The intent is to provide a framework that will allow proponents to prepare a single, consistent evidence base which can be used for Nature Repair Market participation and offset suitability assessments offset regimes.
Indicators, scoring factors and Threatened Species Characteristic scores
The certification architecture is method-driven, highly technical and relies on a number of defined terms. The method specifies which variable biodiversity project characteristics apply.
The Department would create a Threatened Species Characteristic calculator tool to help Market project proponents determine each of the scores and make the necessary calculations.
Project-level and species-level scores for the starting and forecast state of the threatened species characteristic are to be published on the Biodiversity Market Register, so that market participants can determine the offset benefit of the project activities.
This scoring system is not meant to line up directly with the significance or net gain requirements under the EPBC Act. Instead, the plan is that the same kind of information required for determining these Nature Repair Act scores would be relevant to the EPBC Act decision.
High-confidence benefit pathway
These scores would only be relevant – and the associated Market project could only be offset-capable and capable of obtaining a biodiversity certificate – if the project was on the "high-confidence benefit pathway". This pathway will require a high confidence both in the species' presence on the project site and the Market project's benefit for the species. This is aligned with the level of confidence required by the Offsets Standard.
A separate "potential benefit pathway" would be available, but sits in the voluntary Market framework.
Other matters
The issues paper also discusses the requirements of the "suitably qualified person", the evidence they must provide of the assessment and other associated process requirements.

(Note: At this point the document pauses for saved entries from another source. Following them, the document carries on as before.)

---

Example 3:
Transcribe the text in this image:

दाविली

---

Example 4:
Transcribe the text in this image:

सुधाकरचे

Most of the details are to be provided in guidance which is still being developed.
An optional "green tick" verification system would be available for registered Market projects, for projects of a higher value and where a good outcome is more likely. This system is entirely voluntary and separate from registration, certificate and offset-capability requirements.
Nature Repair Rules amendments to support integrity and administration
The amendments proposed in this third issues paper would:
Introduce rules for the identification, assessment and management of significant reversals of biodiversity outcomes of Market projects.

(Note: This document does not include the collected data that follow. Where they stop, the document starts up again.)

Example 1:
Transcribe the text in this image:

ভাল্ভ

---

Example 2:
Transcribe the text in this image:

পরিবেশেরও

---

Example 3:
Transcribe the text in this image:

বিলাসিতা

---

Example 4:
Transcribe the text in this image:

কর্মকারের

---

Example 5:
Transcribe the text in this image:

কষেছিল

Define a clear, practical test for Market project proponents to meet certificate equivalence requirements, where the original biodiversity certificate issued for a Market project is no longer available and the CER has required the certificate to be relinquished.
Implement administrative amendments intended to streamline Market operations, improve usability, and ensure alignment with the updated legislation.

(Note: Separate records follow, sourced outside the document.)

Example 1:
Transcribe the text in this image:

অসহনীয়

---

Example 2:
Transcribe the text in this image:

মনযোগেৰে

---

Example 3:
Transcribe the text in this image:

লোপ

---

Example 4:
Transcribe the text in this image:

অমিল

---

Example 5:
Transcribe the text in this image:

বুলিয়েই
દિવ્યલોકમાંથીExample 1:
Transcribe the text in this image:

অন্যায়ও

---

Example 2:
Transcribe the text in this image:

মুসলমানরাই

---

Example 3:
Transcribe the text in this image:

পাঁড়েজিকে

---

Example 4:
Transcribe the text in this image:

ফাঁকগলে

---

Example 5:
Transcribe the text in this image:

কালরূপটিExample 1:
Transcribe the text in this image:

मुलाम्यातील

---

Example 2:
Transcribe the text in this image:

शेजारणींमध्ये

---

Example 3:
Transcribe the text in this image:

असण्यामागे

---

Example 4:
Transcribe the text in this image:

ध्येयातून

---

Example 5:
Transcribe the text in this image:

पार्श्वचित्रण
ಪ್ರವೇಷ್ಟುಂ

Most of the proposed amendments appear uncontroversial. One suggestion that may require further consideration is the proposal to update the published National Biodiversity Assessment System scores for Market projects on the public register whenever a new version of that System is released.
Will the transition to offsetting capability succeed?
The establishment of an offset market, with tradeable units, is a very complex and challenging exercise, as the experience in NSW demonstrates. However, it can also deliver significant opportunities for project development and the promotion of conservation activities, again as the NSW experience demonstrates.
There is a lot of technical, legal and policy work to do to enable the Nature Repair scheme to provide a viable, functioning source of biodiversity offsets. The risks for stakeholders are significant. However, given the current difficulties in sourcing suitable offsets across Australia, especially for major projects, and the need for more investment in biodiversity conservation and enhancement in Australia, it's vital for stakeholders to engage actively in the development of the Nature Repair Market's offsetting capabilities.